Economy Watch: Another Positive Home Price Report

According to CoreLogic, which released its house price index for April, U.S. home prices were up 12.1 percent this April compared with last April.

By Dees Stribling, Contributing Editor

According to CoreLogic, which released its house price index for April on Tuesday, U.S. home prices were up 12.1 percent this April compared with last April. That jump includes distressed sales, and represents the largest annual increase in the index since February 2006, during the bubble expansion. On a month-over-month basis, including distressed sales, home prices increased by 3.2 percent in April.

Excluding distressed sales, home prices increased on an annual basis by 11.9 percent in April, according to CoreLogic (which doesn’t adjust for seasonal variations). Month-over-month, excluding distressed sales, home prices increased 3 percent in April. In the company’s reckoning, distressed sales include both short sales and REO transactions.

“House price growth continues to surprise to the upside,” Mark Fleming, chief economist for CoreLogic, notes in a press statement. “Increasing demand for new and existing homes, coupled with low inventory, has created a virtuous cycle for price gains, most clearly seen in the Western states with year-over-year gains of 20 percent or more.”

Trade deficit widens in April

Americans bought more from overseas in April than they sold to other countries—as usual—but the size of the deficit was up, according to the Bureau of Economic Analysis on Tuesday. Total April exports of $187.4 billion and imports of $227.7 billion resulted in a goods-and-services deficit of $40.3 billion, up from $37.1 billion in March, the government found.

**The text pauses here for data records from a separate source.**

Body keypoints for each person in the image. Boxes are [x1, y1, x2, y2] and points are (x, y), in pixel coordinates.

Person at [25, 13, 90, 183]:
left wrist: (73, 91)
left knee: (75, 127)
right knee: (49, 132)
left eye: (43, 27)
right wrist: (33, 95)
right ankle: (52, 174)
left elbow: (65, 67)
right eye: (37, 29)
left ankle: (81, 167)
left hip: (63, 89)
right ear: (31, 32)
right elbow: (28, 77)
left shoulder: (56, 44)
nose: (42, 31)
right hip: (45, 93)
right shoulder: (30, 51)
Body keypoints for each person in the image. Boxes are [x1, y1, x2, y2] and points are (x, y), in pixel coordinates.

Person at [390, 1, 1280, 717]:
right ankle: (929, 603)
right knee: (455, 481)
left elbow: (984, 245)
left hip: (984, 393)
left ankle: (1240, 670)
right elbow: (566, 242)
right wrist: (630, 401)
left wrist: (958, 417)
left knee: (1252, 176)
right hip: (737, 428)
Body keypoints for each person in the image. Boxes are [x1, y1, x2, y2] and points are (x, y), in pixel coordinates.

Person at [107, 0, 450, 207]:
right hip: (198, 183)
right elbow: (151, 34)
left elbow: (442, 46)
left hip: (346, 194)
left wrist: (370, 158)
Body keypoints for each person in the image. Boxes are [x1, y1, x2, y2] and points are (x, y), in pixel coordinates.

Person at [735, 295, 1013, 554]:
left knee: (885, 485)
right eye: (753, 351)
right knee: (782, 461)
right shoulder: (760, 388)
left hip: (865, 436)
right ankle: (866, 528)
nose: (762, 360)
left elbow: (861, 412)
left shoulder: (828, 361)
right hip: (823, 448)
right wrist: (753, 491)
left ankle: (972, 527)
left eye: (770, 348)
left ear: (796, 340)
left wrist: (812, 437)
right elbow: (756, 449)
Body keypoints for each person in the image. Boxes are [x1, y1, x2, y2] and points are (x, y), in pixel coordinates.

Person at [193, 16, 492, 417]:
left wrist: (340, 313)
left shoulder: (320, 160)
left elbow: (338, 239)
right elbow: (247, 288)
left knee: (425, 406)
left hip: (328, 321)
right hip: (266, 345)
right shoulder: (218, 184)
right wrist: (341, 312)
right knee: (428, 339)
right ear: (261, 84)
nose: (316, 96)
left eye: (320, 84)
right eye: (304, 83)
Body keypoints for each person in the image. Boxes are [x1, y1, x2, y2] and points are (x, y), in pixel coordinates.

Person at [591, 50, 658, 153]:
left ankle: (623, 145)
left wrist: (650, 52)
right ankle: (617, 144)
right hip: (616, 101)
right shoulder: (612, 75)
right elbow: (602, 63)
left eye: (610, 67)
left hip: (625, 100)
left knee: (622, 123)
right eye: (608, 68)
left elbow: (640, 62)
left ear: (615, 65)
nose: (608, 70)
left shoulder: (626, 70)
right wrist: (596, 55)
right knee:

Most of the trade deficit is with China (also as usual), with that deficit remaining roughly the same since last year—down to $24.1 billion in April 2013, compared with $24.5 billion a year earlier. The U.S. deficit with the euro zone was $10 billion in April, up from $7.8 billion last year. That’s mainly because the ailing economies of the euro zone have cut back on everything, including imports from across the Atlantic.

The drop in the price of oil in recent months meant that the deficit wasn’t quite as wide as it could have been, however. Though the price of oil was up a bit month-over-month in April, it dropped from $109.69 a barrel in April 2012 to $97.82 a barrel in April 2013.

Americans still building big houses

On Tuesday, the Census Bureau released data about the stock of new housing completed nationwide during 2012, a total of 483,000 single-family homes. Of that total, 198,000 had four bedrooms or more, while only 63,000 had two or less. Bathrooms are even more popular; 145,000 homes had three or more, while only 34,000 had one and one-half or less.

Some 278,000 new homes had a warm-air furnace and 183,000 had a heat pump as the primary heating system; 285,000 heating systems were powered by gas and 189,000 were powered by electricity. The majority of new homes—266,000—rose two stories or more, and the average single-family house completed in 2012 measured 2,505 square feet.

Wall Street wobbled down on Tuesday after ending up on Monday, with the Dow Jones Industrial Average dropping 76.49 points, or 0.5 percent. The S&P 500 and the Nasdaq were off 0.55 percent and 0.58 percent, respectively.